WHAT YOU SHOULD DO —
Check the lines of the listing below for the word "community", and state only how many have it.

AVAILABLE DATA —
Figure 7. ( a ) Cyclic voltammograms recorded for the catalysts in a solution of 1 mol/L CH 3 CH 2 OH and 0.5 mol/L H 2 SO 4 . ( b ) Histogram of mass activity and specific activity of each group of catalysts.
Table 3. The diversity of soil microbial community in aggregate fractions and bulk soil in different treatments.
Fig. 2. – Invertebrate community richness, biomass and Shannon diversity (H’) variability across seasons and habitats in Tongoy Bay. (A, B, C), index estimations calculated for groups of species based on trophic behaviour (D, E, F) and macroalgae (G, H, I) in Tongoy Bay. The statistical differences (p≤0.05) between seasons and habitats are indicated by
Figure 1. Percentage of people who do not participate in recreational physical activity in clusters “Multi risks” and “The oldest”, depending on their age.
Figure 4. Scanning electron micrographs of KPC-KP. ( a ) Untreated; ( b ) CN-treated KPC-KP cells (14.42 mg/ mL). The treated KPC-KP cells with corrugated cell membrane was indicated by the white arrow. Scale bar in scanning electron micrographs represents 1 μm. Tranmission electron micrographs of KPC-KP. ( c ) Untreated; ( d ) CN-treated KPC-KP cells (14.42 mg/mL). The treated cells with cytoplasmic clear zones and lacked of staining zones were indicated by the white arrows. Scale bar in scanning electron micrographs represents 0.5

RESULT FOR THIS TASK —
2